EXERCISE DESCRIPTION: Below are the records; retype them exactly and omit each picture.

DATA SECTION:
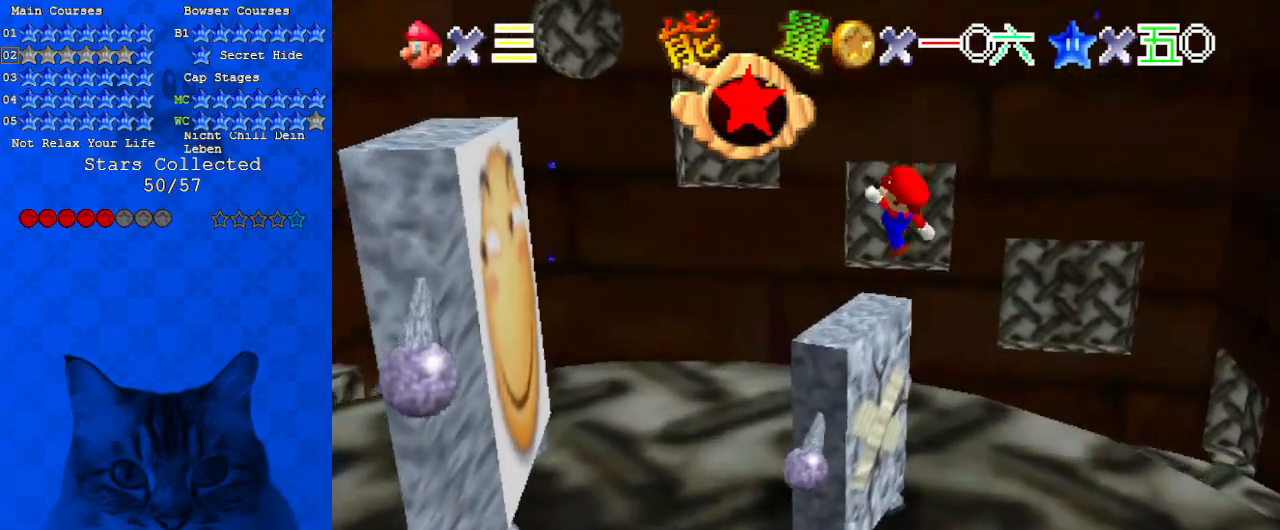
{"keys": ["d"], "events": [[33, "d", "down"], [67, "left", "down"], [133, "left", "up"], [167, "d", "up"], [167, "right", "down"], [200, "right", "up"], [267, "d", "down"], [400, "d", "up"], [500, "d", "down"]]}
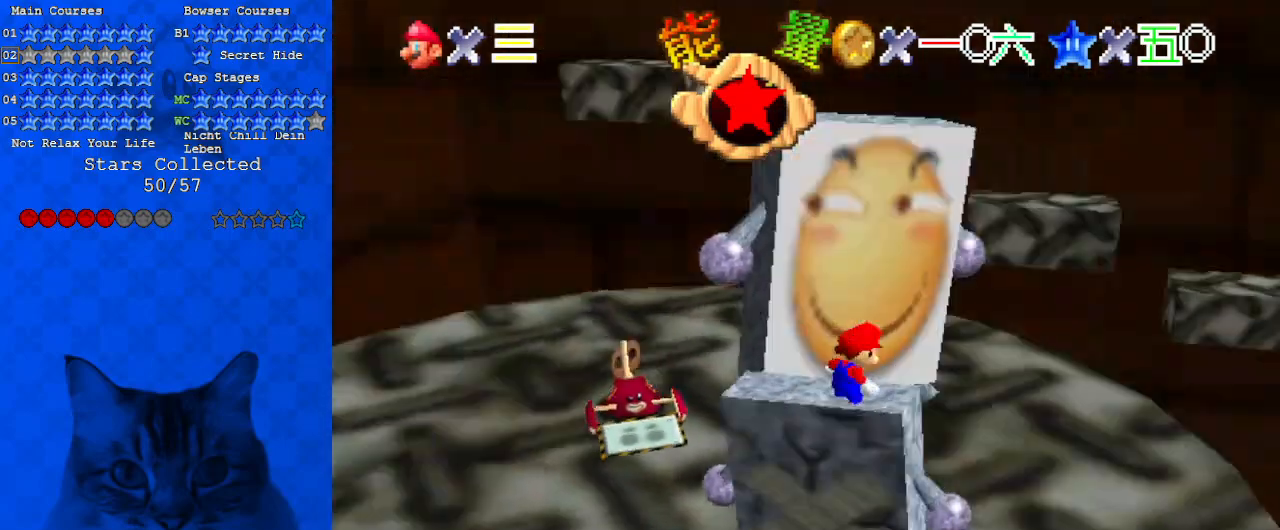
{"keys": [], "events": [[133, "d", "up"], [233, "d", "down"], [367, "d", "up"]]}
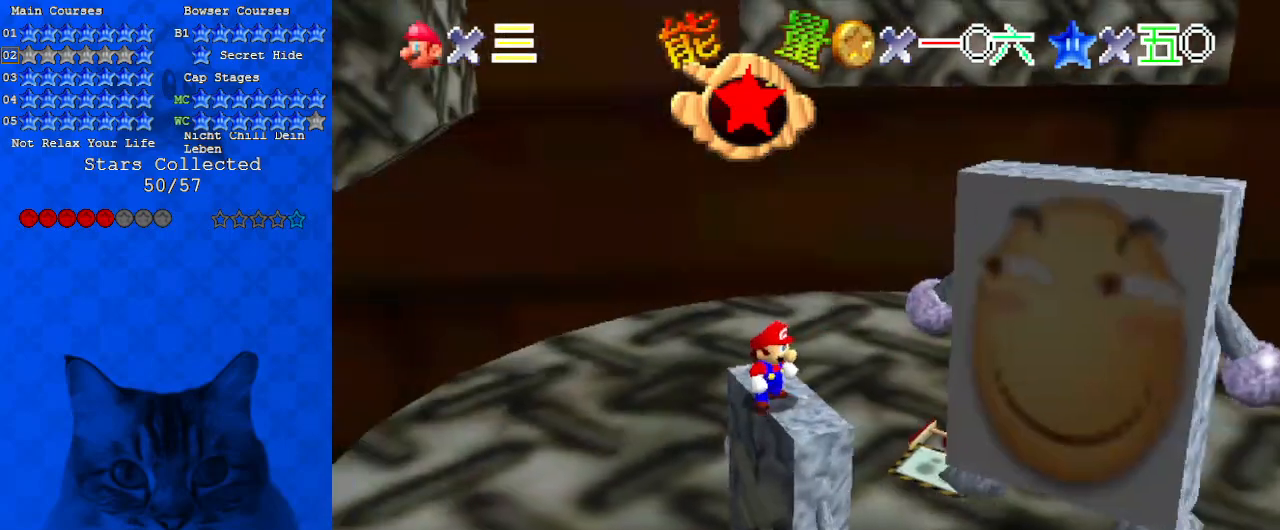
{"keys": [], "events": [[100, "down", "down"], [167, "right", "down"], [333, "down", "up"], [367, "right", "up"]]}
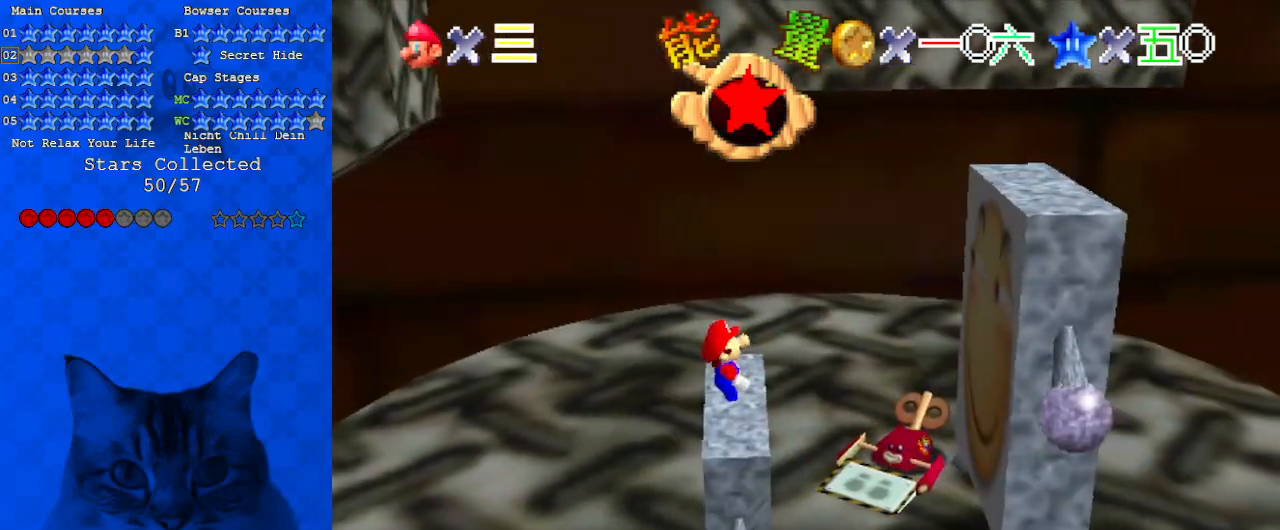
{"keys": [], "events": []}
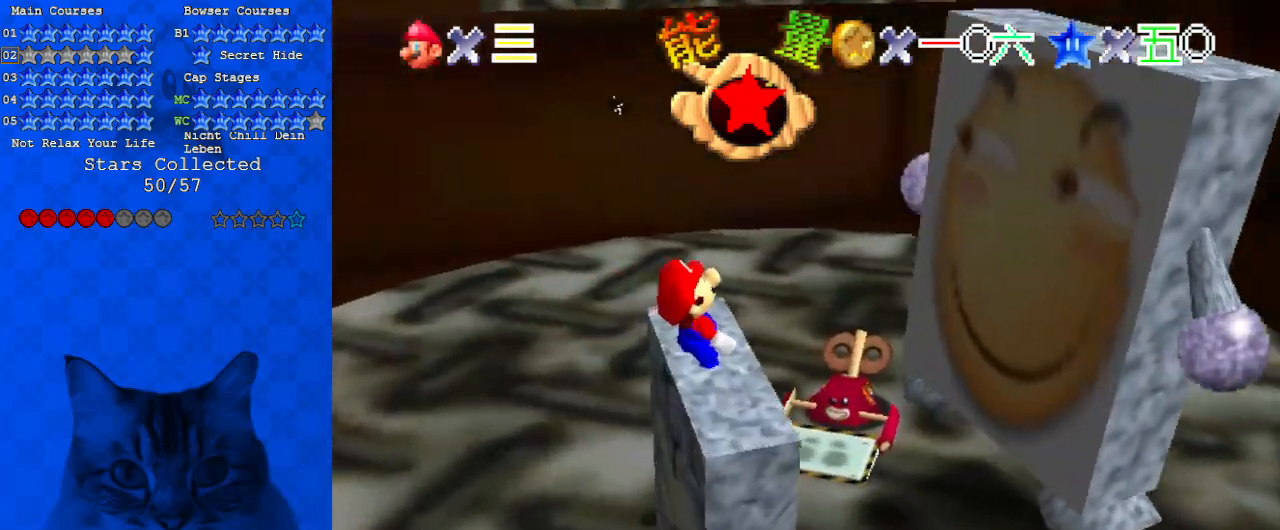
{"keys": [], "events": [[300, "shift", "down"], [400, "shift", "up"]]}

TASK RESPONSE:
{"keys": ["d"], "events": [[33, "d", "down"], [67, "left", "down"], [133, "left", "up"], [167, "d", "up"], [167, "right", "down"], [200, "right", "up"], [267, "d", "down"], [400, "d", "up"], [500, "d", "down"]]}
{"keys": [], "events": [[133, "d", "up"], [233, "d", "down"], [367, "d", "up"]]}
{"keys": [], "events": [[100, "down", "down"], [167, "right", "down"], [333, "down", "up"], [367, "right", "up"]]}
{"keys": [], "events": []}
{"keys": [], "events": [[300, "shift", "down"], [400, "shift", "up"]]}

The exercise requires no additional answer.